Why Do User Research And Usability TestingPresentation Transcript
Why Do User Research and Usability Testing? Copyright Energy Systems Lab, 2008
The answer to the question is simple: to remove stumbling blocks from the user’s path through the application.
This may not seem that important, but it is. Let’s see why…
One way or another, stumbling blocks represent a failure to achieve maximum capital gains.
This is true whether you are a private sector product focused company or a government corporation that is grant funded.
The applications you build are part of your brand.
You wouldn’t ignore an ugly font or icon on a website, so why gloss over a usability defect?
Building a bad brand discourages people from doing business with you in the future.
This can be in the form of a grant disbursement or a person purchasing shrink-wrapped software at Best Buy.
Bad Forms Produce Bad Results
Let us all learn from the 300 million dollar button example. (Wroblewski, p.16-18)
As a Developer, Why Should I Care About Usability?
Getting it right early, means moving on faster.
Satisfaction of helping people achieve their goals through your interface.
Improving your reputation. Looking out for your future.
Care for your craft.
"Why Can't We Do This All In-House?"
"Can't you just take care of all this usability stuff by following some simple rules?"
Yes and No. If developers could make usable apps from the confines of their cube, they would.
Usability is a measure of prevention, if done right, you are never going to see where it paid off (unless you are building a better mousetrap).
“ I think saving small fractions of a second by optimal button placement is probably a good illustration of the real but limited impact that traditional psychological theory can have if diligently applied.” (Carroll, p. 65)
"Why Can't We Do This All In-House?" (cont'd)
"Aren't you smart enough to figure out what the user needs on your own?"
“ Personal observation of one’s own system is one of the worst ways to assess usability." (Carroll, p.69)
Turn that question around. If you can't prognosticate that, what makes you think a developer can?
"I know exactly what the end users need, it's ..."
Ok, maybe you do maybe you don't. Let's not guess, lets find out for sure. That's where field studies and user interviews come in.
Factors Affecting Usability
Conceptual Model extended to the user (Norman, pp. 12-17)
Clarity of text anywhere and everywhere
Position and size of navigation elements
Organization of information
Performance as it relates to responsiveness
Naturalness of mapping from a control to what is effected by its use (Norman, pp. 23-27)
Where to Start: Conducting User Research
You should do some level of user research when the high level design of your application is underway.
“ Task analysis provides important clues to what the interface organization and conceptual design should be,” (Weinschenck, p. 26).
Yes it costs money to do user research. It costs even more money to go into litigation because nobody thought about the user first.
Who You Write it for Will Change What it Does
User Role Modeling is important, and should be done right from the start.
Beware the "Too Many Masters" syndrome.
If Accounting wants it for one thing, and Marketing wants it for something else, you may never get a converging set of requirements.
Where to Start: Usability Testing
Start with what is reasonable for your situation.

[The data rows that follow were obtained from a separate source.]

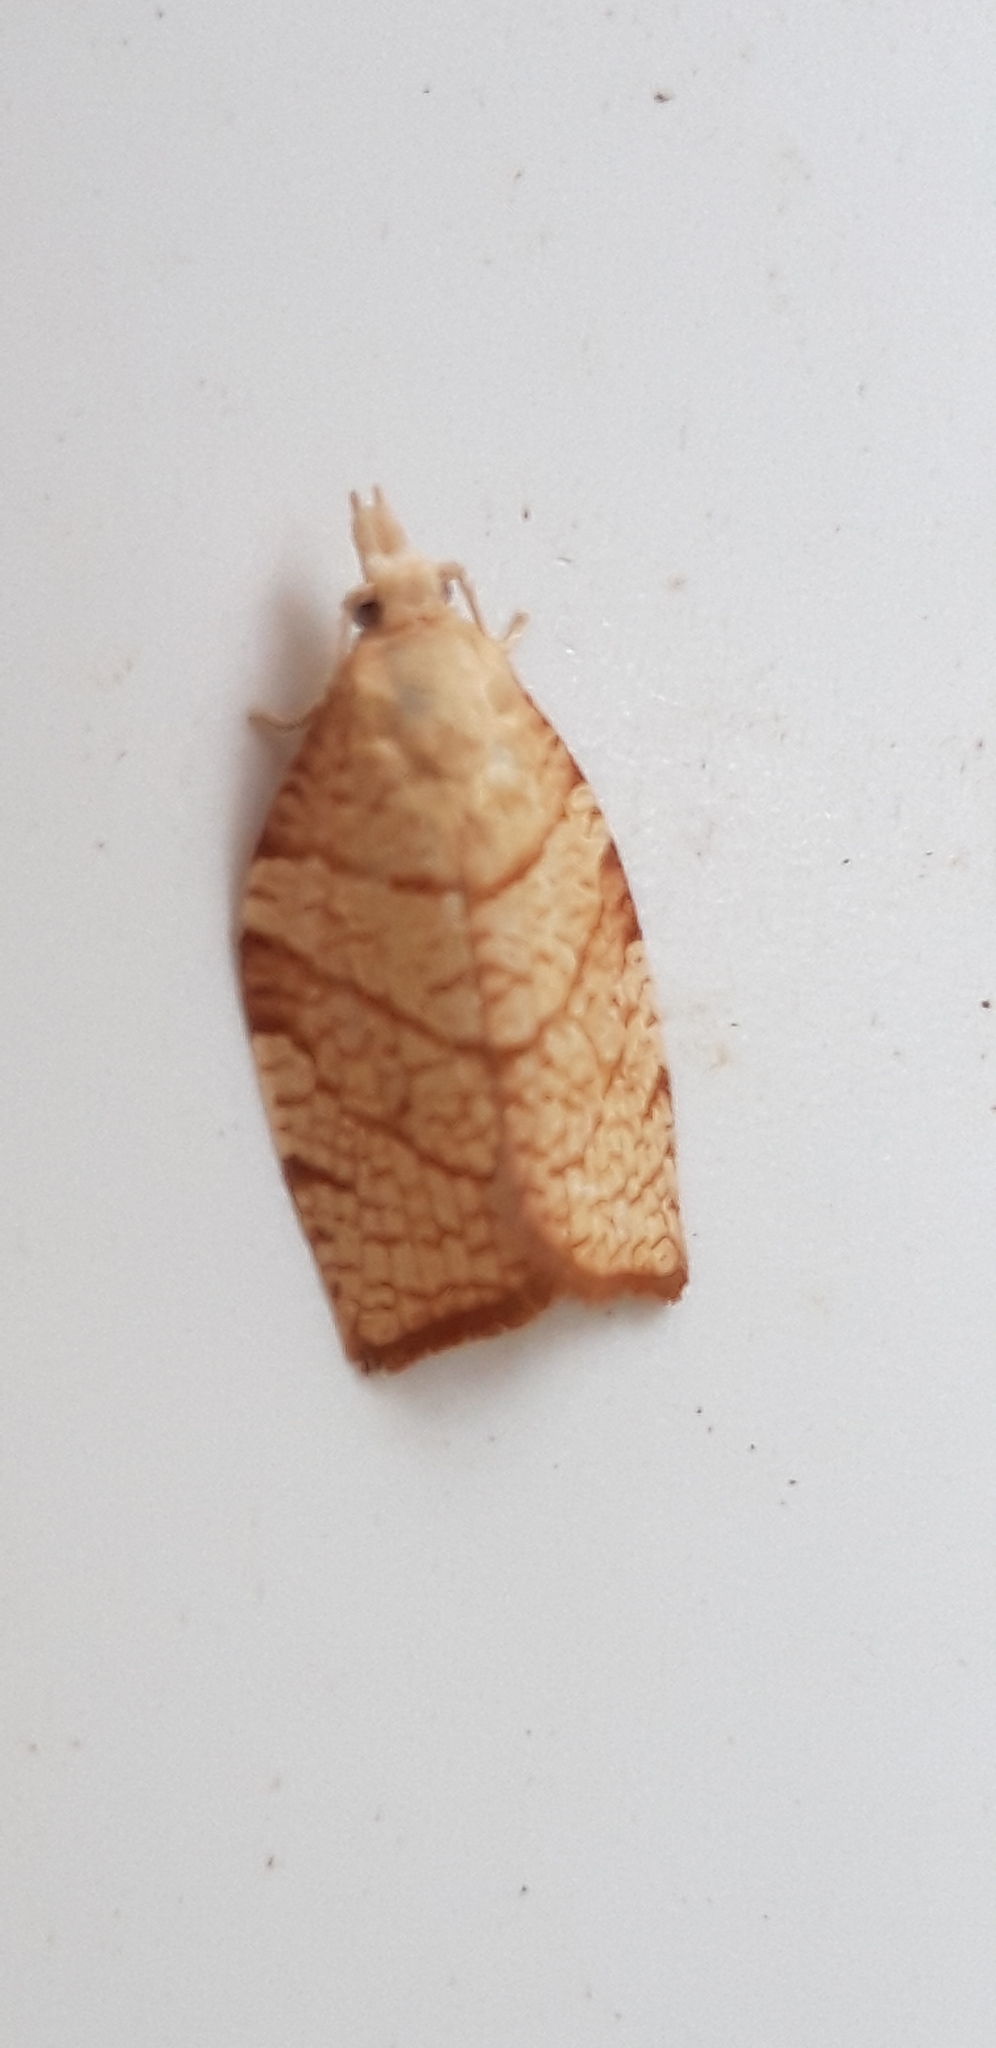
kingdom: Animalia
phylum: Arthropoda
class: Insecta
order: Lepidoptera
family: Tortricidae
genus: Pandemis
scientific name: Pandemis corylana
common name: Chequered fruit-tree tortrix
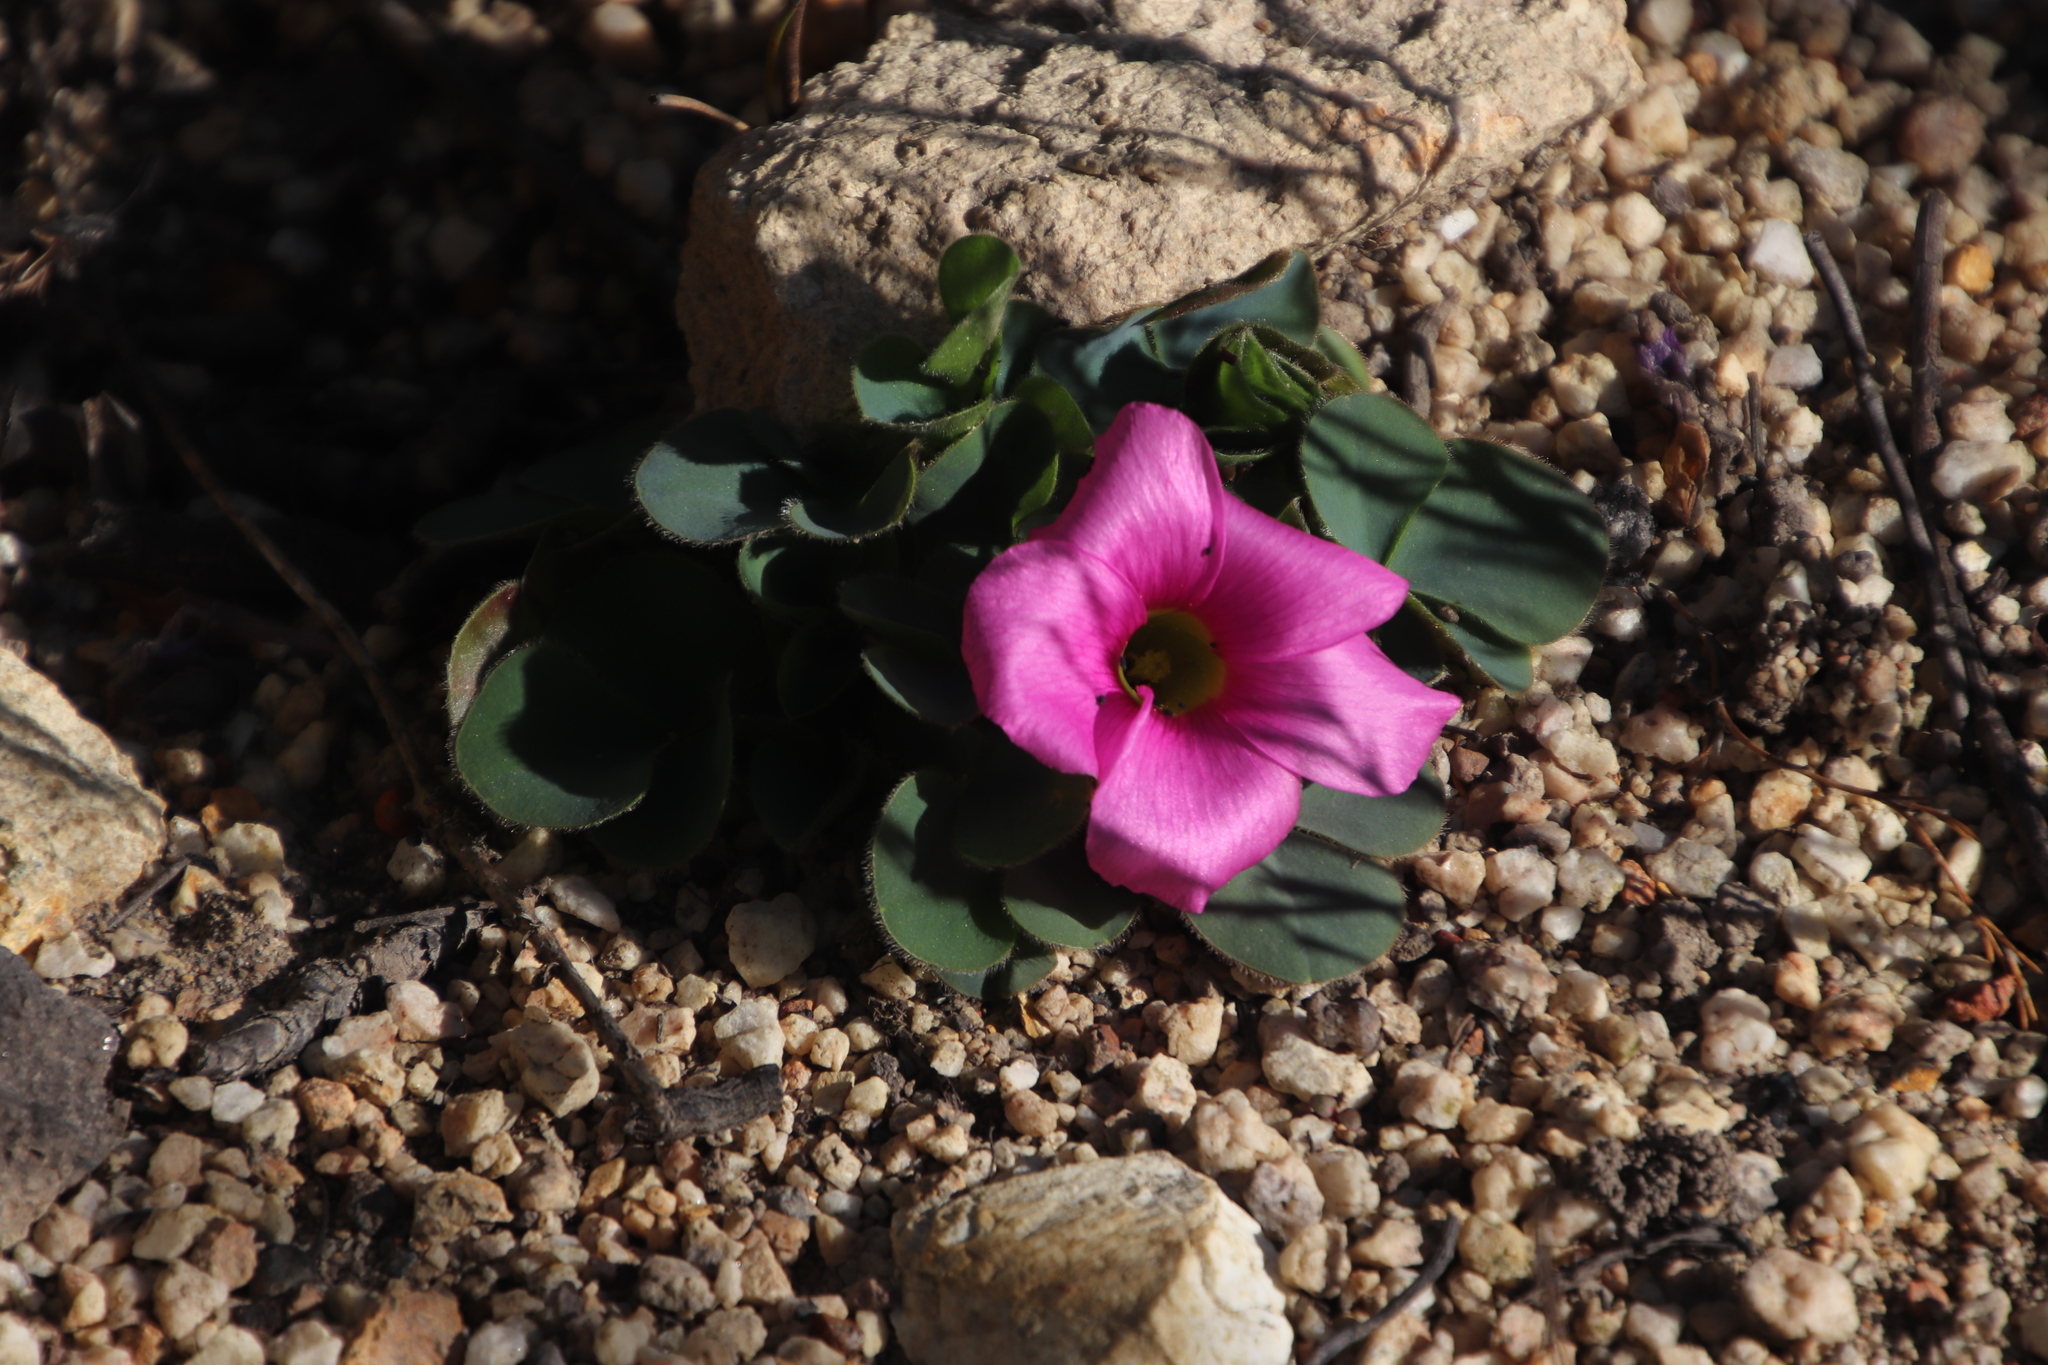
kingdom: Plantae
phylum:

Hiring a usablity professional can be costly and therefore encourages waiting until the software is "done." (Krug, p. 131)
Waiting to consider usability till late in development lengthens the user feedback loop, which can be very costly.
Where to Start: Usability Testing (cont'd)
Incorporate user feedback into your design A.S.A.P.
There are several methodologies for doing this:
Iterative & Incremental development and deployment
Where to Start: Usability Testing(cont’d)
Krug suggests that usability testing can be a home grown effort. (Krug, p. 137)
Some user testing is better than none at all.
Do what your wallet can afford.
Representative end users are overrated. (Krug, p. 135)
3-4 user testers at each round of user testing is good enough.(Krug, p. 138)
Test early and often.
How you define “early” and “often” may be influenced by several factors
One size does not fit all.
You are going to have to figure out how to do usability testing and user research in your environment.
What works for one company may not work for another.
You may be able to get useful advice on how to go about doing usability testing from someone in a similar situation working on a similar project that is already doing user testing
Time and budget will affect how you do usability testing
but remember, it is better to user test once than never at all.
Carroll, J. M. (Ed.). (1991). Designing interaction: Psychology at the human-computer interface. New York: Cambridge University Press.
Krug, S. (2006). Don't Make Me Think! A Common Sense Approach to Web Usability, Second Edition. Berkley, CA: New Riders.
Norman, D. (1990). The Design of Everyday Things. New York: Doubleday.
Weinschenk, S., Jamar, P., & Yeo, S.C. (1997). GUI design essentials. New York: John Wiley & Sons.
Wroblewski, L. (2008). Web Form Design: Filling in the Blanks. Brooklyn, New York: Rosenfeld Media.